▶ Stated problem:
Copy out only the lines from the one with "Rendered at 2001 by 1125 pixels." up to and including the one with "chart [123, 299, 1916, 1081]", requests included, and shift every bounding-box coordinate in the answers up by 71.

## Start Given data

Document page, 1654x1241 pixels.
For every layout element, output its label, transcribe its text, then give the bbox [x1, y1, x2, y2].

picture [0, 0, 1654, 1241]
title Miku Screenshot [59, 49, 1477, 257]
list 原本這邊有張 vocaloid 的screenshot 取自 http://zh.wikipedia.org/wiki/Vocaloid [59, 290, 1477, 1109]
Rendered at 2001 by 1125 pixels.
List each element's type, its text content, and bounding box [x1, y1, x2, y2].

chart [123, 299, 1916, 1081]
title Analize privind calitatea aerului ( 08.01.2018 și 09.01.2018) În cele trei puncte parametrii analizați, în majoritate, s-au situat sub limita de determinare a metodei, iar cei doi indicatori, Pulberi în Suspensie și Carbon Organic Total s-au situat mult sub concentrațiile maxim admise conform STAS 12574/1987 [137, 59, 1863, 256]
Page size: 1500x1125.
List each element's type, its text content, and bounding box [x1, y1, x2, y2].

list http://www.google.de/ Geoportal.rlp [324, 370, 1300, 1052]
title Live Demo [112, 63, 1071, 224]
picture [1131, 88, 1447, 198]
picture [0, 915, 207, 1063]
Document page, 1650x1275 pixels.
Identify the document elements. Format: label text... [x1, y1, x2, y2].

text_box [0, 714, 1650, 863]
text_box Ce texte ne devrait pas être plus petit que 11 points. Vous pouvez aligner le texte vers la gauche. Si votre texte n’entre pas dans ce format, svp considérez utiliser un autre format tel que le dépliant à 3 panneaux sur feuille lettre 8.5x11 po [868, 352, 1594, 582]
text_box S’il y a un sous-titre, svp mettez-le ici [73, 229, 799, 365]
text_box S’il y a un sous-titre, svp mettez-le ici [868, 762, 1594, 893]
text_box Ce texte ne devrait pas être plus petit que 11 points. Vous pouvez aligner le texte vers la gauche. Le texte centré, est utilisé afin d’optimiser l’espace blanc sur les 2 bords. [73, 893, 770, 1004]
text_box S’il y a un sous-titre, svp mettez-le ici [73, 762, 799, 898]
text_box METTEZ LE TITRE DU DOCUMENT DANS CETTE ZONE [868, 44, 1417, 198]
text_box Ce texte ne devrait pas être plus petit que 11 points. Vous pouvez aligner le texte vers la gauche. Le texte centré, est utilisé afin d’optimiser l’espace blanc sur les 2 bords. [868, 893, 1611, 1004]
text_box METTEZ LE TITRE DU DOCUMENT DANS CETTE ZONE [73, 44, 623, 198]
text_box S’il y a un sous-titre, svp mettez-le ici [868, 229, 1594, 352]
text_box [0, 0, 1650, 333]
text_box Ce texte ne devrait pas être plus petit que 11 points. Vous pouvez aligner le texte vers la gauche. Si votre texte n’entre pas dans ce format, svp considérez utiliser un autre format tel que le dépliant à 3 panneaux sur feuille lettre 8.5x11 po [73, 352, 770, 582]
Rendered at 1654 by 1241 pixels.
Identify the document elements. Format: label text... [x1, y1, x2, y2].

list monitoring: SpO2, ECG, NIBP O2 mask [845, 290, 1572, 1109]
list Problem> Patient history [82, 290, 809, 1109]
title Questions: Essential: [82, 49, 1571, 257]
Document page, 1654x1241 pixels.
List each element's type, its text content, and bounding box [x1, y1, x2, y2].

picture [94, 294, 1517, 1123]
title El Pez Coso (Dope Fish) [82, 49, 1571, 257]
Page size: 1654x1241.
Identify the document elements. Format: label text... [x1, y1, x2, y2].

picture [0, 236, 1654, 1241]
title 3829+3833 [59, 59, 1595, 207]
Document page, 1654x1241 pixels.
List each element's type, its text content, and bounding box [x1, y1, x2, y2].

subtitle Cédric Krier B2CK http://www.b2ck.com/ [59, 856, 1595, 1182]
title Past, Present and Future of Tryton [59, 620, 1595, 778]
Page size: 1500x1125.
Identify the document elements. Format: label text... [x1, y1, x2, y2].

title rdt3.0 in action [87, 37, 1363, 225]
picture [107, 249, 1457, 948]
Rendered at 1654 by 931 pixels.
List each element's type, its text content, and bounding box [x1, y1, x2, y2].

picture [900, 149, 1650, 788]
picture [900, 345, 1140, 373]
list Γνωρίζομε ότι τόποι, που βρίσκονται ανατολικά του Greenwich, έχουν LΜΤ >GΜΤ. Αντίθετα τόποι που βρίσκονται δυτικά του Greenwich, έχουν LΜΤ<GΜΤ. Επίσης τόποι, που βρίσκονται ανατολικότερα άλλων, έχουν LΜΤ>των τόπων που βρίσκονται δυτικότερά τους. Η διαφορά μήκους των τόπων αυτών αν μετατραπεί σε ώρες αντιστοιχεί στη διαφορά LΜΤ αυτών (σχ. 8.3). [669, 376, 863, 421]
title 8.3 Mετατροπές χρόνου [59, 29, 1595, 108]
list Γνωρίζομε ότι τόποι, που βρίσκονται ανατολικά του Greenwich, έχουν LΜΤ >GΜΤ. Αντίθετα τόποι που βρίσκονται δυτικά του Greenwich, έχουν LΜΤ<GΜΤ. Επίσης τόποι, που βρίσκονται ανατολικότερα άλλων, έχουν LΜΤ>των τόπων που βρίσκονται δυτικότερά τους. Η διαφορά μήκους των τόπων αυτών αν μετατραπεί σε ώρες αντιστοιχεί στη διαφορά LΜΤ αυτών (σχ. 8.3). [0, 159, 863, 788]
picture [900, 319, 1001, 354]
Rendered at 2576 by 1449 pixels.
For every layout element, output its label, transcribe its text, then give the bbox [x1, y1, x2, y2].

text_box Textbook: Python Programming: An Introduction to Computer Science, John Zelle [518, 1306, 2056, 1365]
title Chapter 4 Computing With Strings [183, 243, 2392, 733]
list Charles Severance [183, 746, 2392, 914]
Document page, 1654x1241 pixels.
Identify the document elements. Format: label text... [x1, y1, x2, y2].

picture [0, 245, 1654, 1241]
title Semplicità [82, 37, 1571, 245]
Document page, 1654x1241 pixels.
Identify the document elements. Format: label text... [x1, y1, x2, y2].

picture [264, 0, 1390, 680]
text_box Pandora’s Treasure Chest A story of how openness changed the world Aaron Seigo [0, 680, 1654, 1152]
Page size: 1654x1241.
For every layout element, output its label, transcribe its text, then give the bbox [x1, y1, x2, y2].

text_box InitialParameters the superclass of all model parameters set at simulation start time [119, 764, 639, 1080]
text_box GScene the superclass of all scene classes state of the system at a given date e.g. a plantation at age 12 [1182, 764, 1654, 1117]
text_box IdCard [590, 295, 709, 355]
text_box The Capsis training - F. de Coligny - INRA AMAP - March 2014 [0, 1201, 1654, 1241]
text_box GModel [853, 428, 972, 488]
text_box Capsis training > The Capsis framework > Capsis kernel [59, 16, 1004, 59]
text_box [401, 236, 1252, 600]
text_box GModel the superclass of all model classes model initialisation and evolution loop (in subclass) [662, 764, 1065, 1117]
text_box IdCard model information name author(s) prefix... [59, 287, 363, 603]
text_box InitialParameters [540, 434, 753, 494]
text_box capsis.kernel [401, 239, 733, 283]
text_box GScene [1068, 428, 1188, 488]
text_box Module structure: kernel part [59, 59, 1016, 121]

## End Given data

▶ Correct output:
Rendered at 2001 by 1125 pixels.
List each element's type, its text content, and bounding box [x1, y1, x2, y2].

chart [194, 370, 1987, 1152]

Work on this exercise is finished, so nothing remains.